Now Batting: 14 New Baseball Books – The New York Times

Yes, it is the opening week of the Major League baseball season (in the U.S.)! And the now universally lovable winners – World Series champion Chicago Cubs – are set to defend their title (last night’s 2-1 game was a model victory – great pitching, superb defense, and timely hitting!)!

And it is Spring break week. So, we are going to have a mid-week breather from our usual fare and serve you the great American pastime – in books!

Just in time for the start of the season, The New York Times served up a menu of fourteen new baseball books, one of which is about the surprising turn-around of the Cubbies, featured at the beginning of this article by Daniel Gold. Whether that title becomes my summer baseball read or not (and there are several others out there on the Cubs’ amazing 2016 season, as you might guess, including some wonderful photo books),  there are good-looking baseball books here for all the die-hard fans.

Check out the books by browsing the article by Gold, the opening paragraph of which I quote below (click on the link with the image above for the full article and all the books).

Happy Spring!
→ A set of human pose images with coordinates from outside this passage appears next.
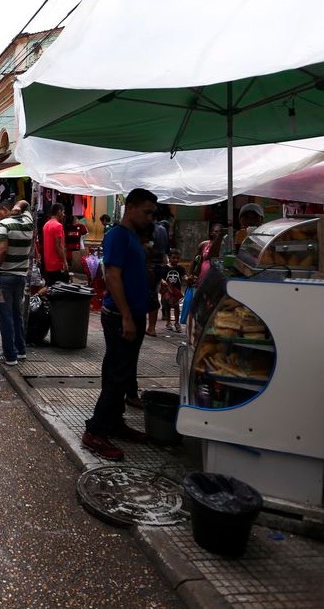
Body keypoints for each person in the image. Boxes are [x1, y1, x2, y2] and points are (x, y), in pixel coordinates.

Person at [81, 187, 158, 462]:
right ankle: (96, 430)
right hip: (119, 317)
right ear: (132, 207)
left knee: (122, 374)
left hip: (131, 315)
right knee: (117, 375)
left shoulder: (132, 237)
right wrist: (126, 315)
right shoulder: (116, 235)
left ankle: (114, 422)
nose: (151, 218)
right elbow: (112, 276)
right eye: (147, 212)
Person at [0, 199, 34, 366]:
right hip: (20, 276)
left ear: (6, 209)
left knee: (4, 316)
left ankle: (9, 355)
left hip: (4, 276)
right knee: (16, 314)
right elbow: (25, 202)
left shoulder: (3, 225)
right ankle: (20, 351)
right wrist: (19, 206)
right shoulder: (28, 220)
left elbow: (2, 250)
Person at [146, 217, 169, 336]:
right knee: (153, 293)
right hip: (160, 265)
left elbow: (149, 247)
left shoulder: (149, 228)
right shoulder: (163, 230)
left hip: (151, 266)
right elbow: (165, 250)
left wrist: (148, 264)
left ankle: (150, 327)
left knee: (148, 294)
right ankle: (151, 327)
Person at [41, 203, 70, 287]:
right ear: (59, 211)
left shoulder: (46, 225)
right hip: (57, 263)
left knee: (50, 286)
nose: (64, 215)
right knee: (61, 288)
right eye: (63, 212)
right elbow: (59, 246)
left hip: (48, 263)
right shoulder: (58, 226)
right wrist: (64, 262)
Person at [160, 249, 187, 333]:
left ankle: (176, 323)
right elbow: (160, 277)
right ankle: (168, 322)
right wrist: (162, 281)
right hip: (167, 291)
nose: (176, 260)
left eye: (177, 258)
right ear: (169, 258)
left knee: (176, 307)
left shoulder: (180, 268)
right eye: (173, 258)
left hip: (176, 291)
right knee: (167, 307)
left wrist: (187, 278)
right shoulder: (165, 268)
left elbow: (184, 275)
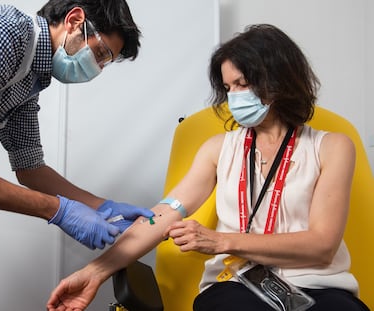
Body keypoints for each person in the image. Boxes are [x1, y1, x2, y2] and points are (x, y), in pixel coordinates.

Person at [46, 24, 369, 311]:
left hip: (319, 288)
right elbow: (162, 215)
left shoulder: (331, 146)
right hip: (238, 285)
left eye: (242, 84)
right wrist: (94, 272)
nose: (234, 98)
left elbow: (323, 246)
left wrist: (222, 241)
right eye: (228, 89)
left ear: (278, 80)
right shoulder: (218, 150)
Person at [0, 0, 154, 251]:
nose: (97, 69)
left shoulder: (29, 72)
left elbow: (29, 167)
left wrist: (101, 206)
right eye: (100, 53)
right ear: (74, 21)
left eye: (105, 63)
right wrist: (58, 210)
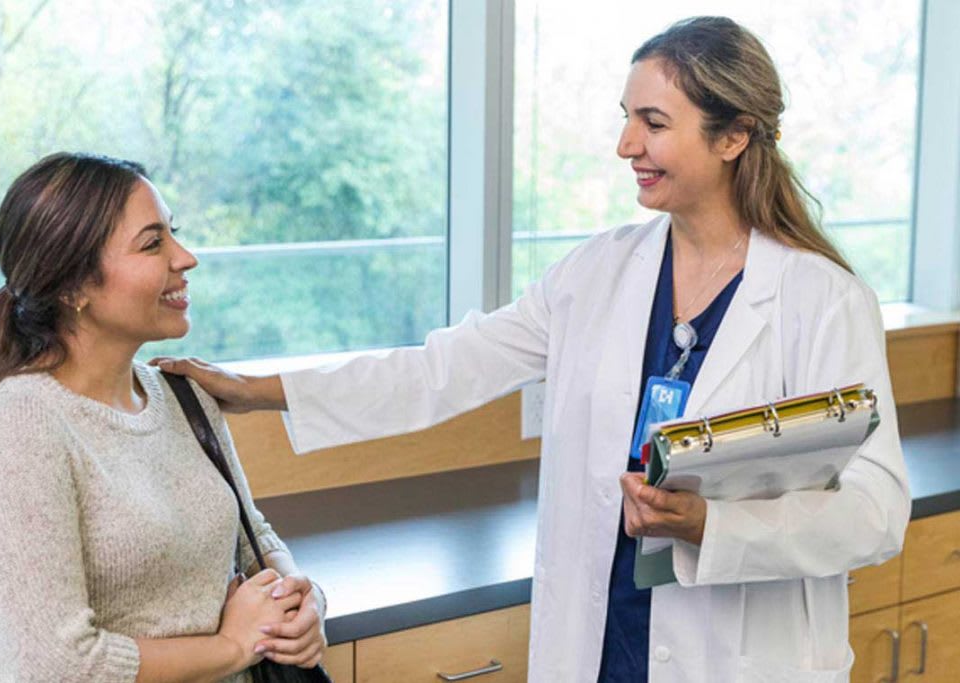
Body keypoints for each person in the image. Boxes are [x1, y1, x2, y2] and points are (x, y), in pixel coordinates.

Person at [155, 16, 909, 683]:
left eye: (653, 122)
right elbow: (443, 368)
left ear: (734, 135)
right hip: (598, 640)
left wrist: (713, 526)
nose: (625, 145)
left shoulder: (821, 301)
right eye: (626, 118)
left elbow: (876, 511)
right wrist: (262, 391)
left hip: (736, 652)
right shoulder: (599, 271)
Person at [0, 152, 327, 682]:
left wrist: (303, 602)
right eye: (153, 243)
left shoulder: (182, 394)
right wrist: (233, 647)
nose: (186, 257)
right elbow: (54, 664)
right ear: (72, 287)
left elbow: (252, 537)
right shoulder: (15, 424)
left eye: (174, 233)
Whatever your hometown team is, have a great season! And yes, of course, Go Cubbies!

It happens every spring. It’s time to play ball, so publishers fill out a new lineup card of biographies, team histories and other baseball scholarship. This season must begin by acknowledging the surreality that after 108 years, the Chicago Cubs are again World Series champions. “The Plan” (Triumph, $24.95), by David Kaplan, is a chronicle of the project to turn “one of the worst organizations in baseball” into “a dynasty in the making.” Kaplan starts with the 2009 purchase of the franchise by Tom Ricketts, and the subsequent wooing of Theo Epstein, the general manager behind two titles for the formerly cursed Boston Red Sox. Chicago’s farm system is stocked and Joe Maddon, the Tampa Bay Rays manager, is signed ahead of the 2015 season. Add youngsters like Kris Bryant and Kyle Schwarber, and free agents like Jon Lester, and a long-losing club is finally No. 1. There’s too much front-office esoterica — one appendix lists clauses from rooftop-seating contracts for buildings around Wrigley Field — but Cubs fans won’t mind.